Problem
I have a dataframe that looks like this:
Key Var ID_1 Var_1 ID_2 Var_2 ID_3 Var_3
1 True 1.0 True NaN NaN 5.0 True
2 True NaN NaN 4.0 False 7.0 True
3 False 2.0 False 5.0 True NaN NaN
Each row has exactly 2 non-null sets of data (ID/Var), and the remaining third is guaranteed to be null. What I want to do is "condense" the dataframe by removing the missing elements.
Desired Output
Key Var First_ID First_Var Second_ID Second_Var
1 True 1 True 5 True
2 True 4 False 7 True
3 False 2 False 5 True
The ordering is not important, so long as the Id/Var pairs are maintained.
Current Solution
Below is a working solution that I have:
import pandas as pd
import numpy as np
data = pd.DataFrame({'Key': [1, 2, 3], 'Var': [True, True, False], 'ID_1':[1, np.NaN, 2],
'Var_1': [True, np.NaN, False], 'ID_2': [np.NaN, 4, 5], 'Var_2': [np.NaN, False, True],
'ID_3': [5, 7, np.NaN], 'Var_3': [True, True, np.NaN]})

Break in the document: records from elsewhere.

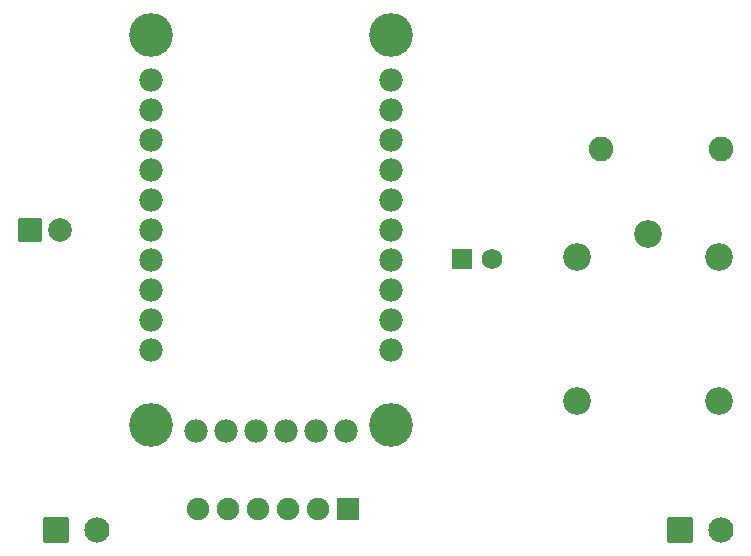
<source format=gbs>
G04 Layer: BottomSolderMaskLayer*
G04 EasyEDA v6.5.22, 2023-03-10 16:28:45*
G04 028e3914a6f949ed9ca799ef75e4ed4f,10*
G04 Gerber Generator version 0.2*
G04 Scale: 100 percent, Rotated: No, Reflected: No *
G04 Dimensions in millimeters *
G04 leading zeros omitted , absolute positions ,4 integer and 5 decimal *
%FSLAX45Y45*%
%MOMM*%

%AMMACRO1*1,1,$1,$2,$3*1,1,$1,$4,$5*1,1,$1,0-$2,0-$3*1,1,$1,0-$4,0-$5*20,1,$1,$2,$3,$4,$5,0*20,1,$1,$4,$5,0-$2,0-$3,0*20,1,$1,0-$2,0-$3,0-$4,0-$5,0*20,1,$1,0-$4,0-$5,$2,$3,0*4,1,4,$2,$3,$4,$5,0-$2,0-$3,0-$4,0-$5,$2,$3,0*%
%ADD10MACRO1,0.2032X0.8499X-0.8499X-0.8499X-0.8499*%
%ADD11C,1.9032*%
%ADD12C,2.0032*%
%ADD13MACRO1,0.2032X0.8999X-0.8999X-0.8999X-0.8999*%
%ADD14MACRO1,0.1016X-0.8255X0.8255X0.8255X0.8255*%
%ADD15C,1.7526*%
%ADD16C,2.0828*%
%ADD17MACRO1,0.1016X-1.016X1.016X1.016X1.016*%
%ADD18C,2.1336*%
%ADD19C,2.3515*%
%ADD20C,3.7084*%
%ADD21C,1.9812*%

%LPD*%
D10*
G01*
X4191000Y3619500D03*
D11*
G01*
X3937000Y3619500D03*
G01*
X3683000Y3619500D03*
G01*
X3429000Y3619500D03*
G01*
X3175000Y3619500D03*
G01*
X2921000Y3619500D03*
D12*
G01*
X1752600Y5981700D03*
D13*
G01*
X1498600Y5981700D03*
D14*
G01*
X5156200Y5740400D03*
D15*
G01*
X5410200Y5740400D03*
D16*
G01*
X7353300Y6667500D03*
G01*
X6337300Y6667500D03*
D17*
G01*
X1717039Y3441700D03*
D18*
G01*
X2067559Y3441700D03*
D17*
G01*
X7000240Y3441700D03*
D18*
G01*
X7350759Y3441700D03*
D19*
G01*
X6734098Y5953099D03*
G01*
X6134100Y5753100D03*
G01*
X6134100Y4533112D03*
G01*
X7334097Y4533112D03*
G01*
X7334097Y5753100D03*
D20*
G01*
X4559300Y7632700D03*
D21*
G01*
X4559300Y4965700D03*
G01*
X4559300Y5219700D03*
G01*
X4559300Y5473700D03*
G01*
X4559300Y5727700D03*
G01*
X4559300Y5981700D03*
G01*
X4559300Y6235700D03*
G01*
X4559300Y6489700D03*
G01*
X4559300Y6743700D03*
G01*
X4559300Y6997700D03*
G01*
X4559300Y7251700D03*
D20*
G01*
X4559300Y4330700D03*
D21*
G01*
X4178300Y4279900D03*
G01*
X2908300Y4279900D03*
G01*
X3162300Y4279900D03*
G01*
X3416300Y4279900D03*
G01*
X3670300Y4279900D03*
G01*
X3924300Y4279900D03*
D20*
G01*
X2527300Y4330700D03*
D21*
G01*
X2527300Y4965700D03*
G01*
X2527300Y7251700D03*
G01*
X2527300Y6997700D03*
G01*
X2527300Y6743700D03*
G01*
X2527300Y6489700D03*
G01*
X2527300Y6235700D03*
G01*
X2527300Y5981700D03*
G01*
X2527300Y5727700D03*
G01*
X2527300Y5473700D03*
G01*
X2527300Y5219700D03*
G01*
X2527300Y4965700D03*
D20*
G01*
X2527300Y7632700D03*
M02*

</source>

sorted_columns = ['Key', 'Var', 'ID_1', 'Var_1', 'ID_2', 'Var_2', 'ID_3', 'Var_3']
data = data[sorted_columns]
output = np.empty(shape=[data.shape[0], 6], dtype=str)
for i, *row in data.itertuples():
output[i] = [element for element in row if np.isfinite(element)]
print(output)
[['1' 'T' '1' 'T' '5' 'T']
['2' 'T' '4' 'F' '7' 'T']
['3' 'F' '2' 'F' '5' 'T']]
This is acceptable, but not ideal. I can live with not having the column names, but my big issue is having to cast the data inside the array into a string in order to avoid my booleans being converted to numeric.
Are there other solutions that do a better job at preserving the data? Bonus points if the result is a pandas dataframe.